Says Artistic Director John Dias, "I'm very excited to have Davis McCallum at Two River to direct A Thousand Clowns; he is someone whose work, intelligence and spirit I have admired for a very long time. His vision for this play captures the moment in a time that is so beautifully evoked by Herb Gardner, the early 1960s, with a dynamic immediacy and a real understanding of the characters-and the conflicts they face as the world changes around them."

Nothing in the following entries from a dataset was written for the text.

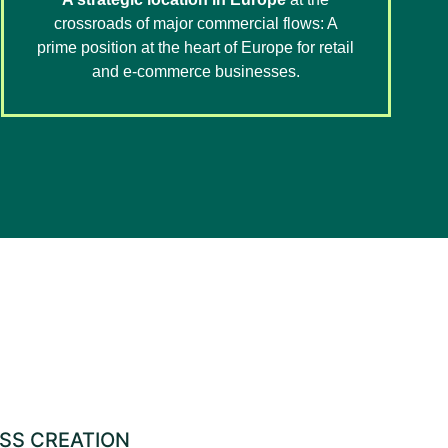
crossroads of major commercial flows: A
prime position at the heart of Europe for retail
and e-commerce businesses.
ESS CREATION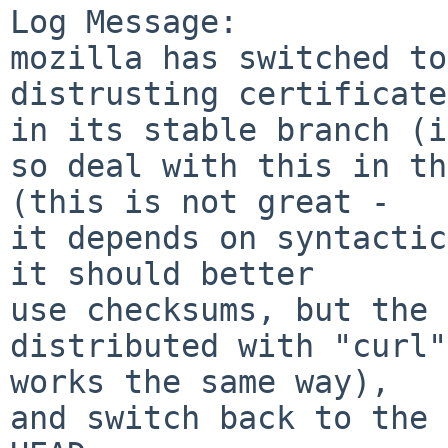
Log Message:

mozilla has switched to
distrusting certificates
in its stable branch (i
so deal with this in th
(this is not great -

it depends on syntactic
it should better

use checksums, but the 
distributed with "curl"

works the same way),

and switch back to the 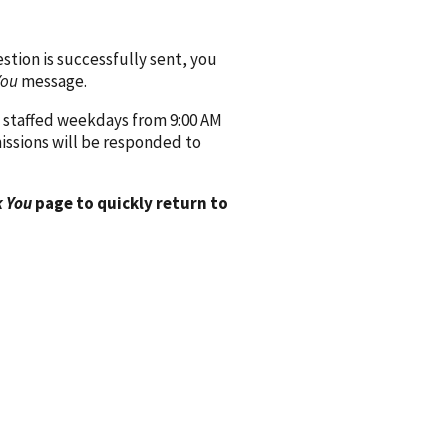
ion is successfully sent, you
You
message.
 staffed weekdays from 9:00 AM
issions will be responded to
 You
page to quickly return to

Herb Gardner made his Broadway debut with A Thousand Clowns. He received the 1986 Tony Award, Outer Critics Circle Award and John Gassner Playwriting Award for I'm Not Rappaport and was a 1992 Pulitzer Prize finalist for Conversations with My Father. One of the contributing writers to Free to Be...You and Me, he wrote the screenplays for Who Is Harry Kellerman and Why Is He Saying Those Terrible Things About Me?, which starred Dustin Hoffman, and adaptations of his plays I'm Not Rappaport, The Goodbye People (both of which he also directed) and Thieves. At the beginning of his career he wrote a comic strip, "The Nebbishes," which started in the Chicago Tribune and was syndicated in more than 40 newspapers; he retired the cartoon to concentrate on writing fiction and published his only novel, A Piece of the Action, in 1958. In 2000, he was awarded the Lifetime Achievement Award from the Writers Guild of America. He died in 2003 at the age of 68.

Davis McCallum directed Namaste Man at Two River Theater earlier this season as part of the "Flashes of Brilliance" series. Other recent work in New York includes world premieres of Sam Hunter's A Bright New Boise (Partial Comfort) and Five Genocides (Clubbed Thumb), Greg Moss's punkplay (Clubbed Thumb), Charles Mee's Queens Boulevard (Signature Theatre), Quiara Alegría Hudes' Elliot, A Soldier's Fugue (P73; Pulitzer Prize finalist), Laura Marks' Unbound: The Journals of Fanny Kemble, and Rob Urbinati's West Moon Street (Prospect Theater Company). For The Acting Company, he directed The Turn of the Screw (adapted by Jeffrey Hatcher), Jane Eyre (adapted by Polly Teale) and Shakespeare's The Tempest and Henry V, the last of which was co-produced by The Guthrie and presented in New York at the New Victory. His regional credits include The Old Globe, Oregon Shakespeare Festival, Williamstown and many other theaters.

The creative team for A Thousand Clowns includes scenic designer Jason Simms, costume designer Jessica Ford, lighting designer Matthew Richards, composer/sound designer Mark Bennett and ukulele coach Paul Heaney. The casting is by Janet Foster, C.S.A. and the stage manager is Amanda Michaels.